If you want to go through the history of Object Detection from the very beginning, go check out Lecture 1 of Stanford CS231n. It’s a very nice course for those who want to study computer vision. However, This course is not designed for beginners, so if you are pretty new to this topic, maybe take a Machine Learning course on MOOC would be much more helpful.
Usually, You will see Object Detection along with several keywords like Machine Learning, Computer Vision, Image Classification, Neural Network, CNN … and so on. To clarify this, I will list those I’ve heard of and explain the relationships between them.
Keep in mind that my shallow explanation may not be comprehensive enough because every words I’m going to mention could be a topic that would spend you months to study.

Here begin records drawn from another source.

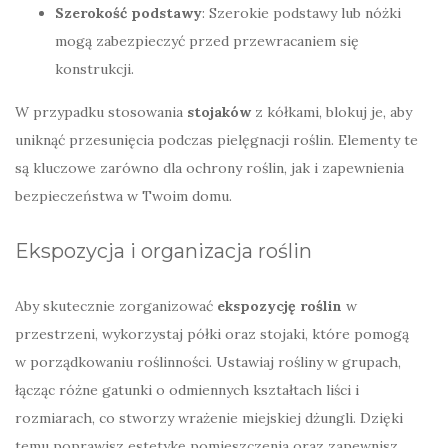
Szerokość podstawy
: Szerokie podstawy lub nóżki
mogą zabezpieczyć przed przewracaniem się
konstrukcji.
W przypadku stosowania
stojaków
z kółkami, blokuj je, aby
uniknąć przesunięcia podczas pielęgnacji roślin. Elementy te
są kluczowe zarówno dla ochrony roślin, jak i zapewnienia
bezpieczeństwa w Twoim domu.
Ekspozycja i organizacja roślin
Aby skutecznie zorganizować
ekspozycję roślin
w
przestrzeni, wykorzystaj półki oraz stojaki, które pomogą
w porządkowaniu roślinności. Ustawiaj rośliny w grupach,
łącząc różne gatunki o odmiennych kształtach liści i
rozmiarach, co stworzy wrażenie miejskiej dżungli. Dzięki
temu poprawisz estetykę pomieszczenia oraz zapewnisz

If you still want more detail, try google search.
I Split this section into 2 parts, One is Before Neural Network and another is Neural Network. In First part, I will briefly introduce some method which was either common or once state-of-the-art at their time. Then I will introduce Neural Network which is actually the reason make me to start writing this in next part.

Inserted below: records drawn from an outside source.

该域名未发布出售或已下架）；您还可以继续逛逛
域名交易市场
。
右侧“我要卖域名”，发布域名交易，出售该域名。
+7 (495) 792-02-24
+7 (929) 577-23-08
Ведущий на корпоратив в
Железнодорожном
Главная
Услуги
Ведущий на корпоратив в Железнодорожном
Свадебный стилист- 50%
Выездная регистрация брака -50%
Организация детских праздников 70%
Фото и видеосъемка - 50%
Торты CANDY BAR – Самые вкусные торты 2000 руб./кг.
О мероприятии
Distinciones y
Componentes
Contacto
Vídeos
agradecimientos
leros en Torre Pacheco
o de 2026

As far as I know, Most traditional method around 2006 - 2010 could fit into the three steps flow. See the figure below.
To put it simply, this is what actually each steps do:
Here is some keywords of traditional method, I only list few because I know very less about them.

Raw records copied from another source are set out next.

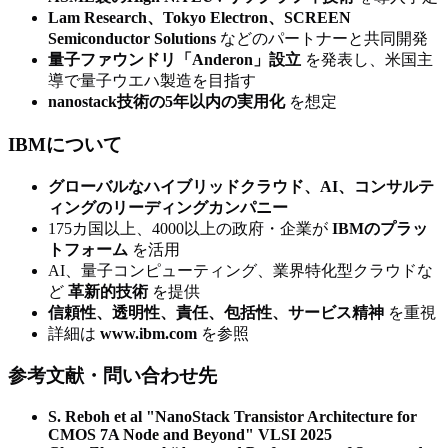
Lam Research、Tokyo Electron、SCREEN
Semiconductor Solutions
などのパートナーと共同開発
量子ファウンドリ「Anderon」設立
を発表し、米国主
導で量子ウエハ製造を目指す
nanostack技術の5年以内の実用化
を想定
IBMについて
グローバルなハイブリッドクラウド、AI、コンサルテ
ィングのリーディングカンパニー
175カ国以上、4000以上の政府・企業が
IBMのプラッ
トフォーム
を活用
AI、量子コンピューティング、業界特化型クラウドな
ど
革新的技術
を提供
信頼性、透明性、責任、包括性、サービス精神
を重視
詳細は
www.ibm.com
を参照
参考文献・問い合わせ先
S. Reboh et al "NanoStack Transistor Architecture for
CMOS 7A Node and Beyond" VLSI 2025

Generally, NN-based method could be classified into 2 classes. One is often called as Two-Stage Detectors due to the way it approach the task. They first find regions that are potential to be a object over image and then try to tell what kind of object is it. Another is One-Stage Detectors which attempt to solve two problems together.
Some also says that the major difference between the two kind is how they approach the problem. Two-Stage Detector try to take Object Detection as a classification problem and One-Stage Detector treat it as a regression problem. Also, they have different trade-off between accuracy and speed, Two-Stage Detectors are usually more accurate and One-Stage Detectors are faster.
Here is the paper list of both kinds detectors. I only list those I’ve heard of, If I miss something important, remind me please.
Also, I found this tree graph is pretty useful to understand the situation of this research domain. However, it shows that the last update was at 12/31/17 so it might be a little outdated.
Other than Object Detection framework, each method mentioned above also must combine with a Backbone Network (some may called it as Feature Extractor, just like the role in the three step flow I mention above) to function normally. Different Backbone Network imply different structure, different possible performance and different computing power required. There are a lot of classic neural network structure over the years and here are the most common ones.
I only link the very origin paper because each structure I mention have various variants. You may see something like ResNet-101, VGG-16, MobileNet v1… and so on. Some suffix just means that it use different parameter but some may actually means significant breakthrough. Just realize that the research about network structure is a very popular research topic so they would get improved all the time.
Generally, COCO is the most difficult one because of the number of small target.
To compare the detection performance between methods, there are two most used metrics. One is Intersection over Union (IoU) and another is mean Average Precision (mAp).
Other than two mentioned above, Inference time / fps is also a very important metrics because in most case, we would like to deploy the object detector to mobile devices, which means that the computing power would be much lower than normal PC.